Exercise objective -> Reproduce the text from each of the entries below line for line, leaving out the pictures.

Given data ->
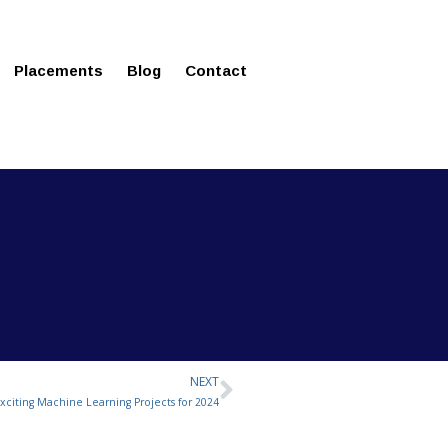
ms in Affordable Fee Structure
Placements
Blog
Contact
NEXT
Next
Exciting Machine Learning Projects for 2024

Written answer ->
ms in Affordable Fee Structure
Placements
Blog
Contact
NEXT
Next
Exciting Machine Learning Projects for 2024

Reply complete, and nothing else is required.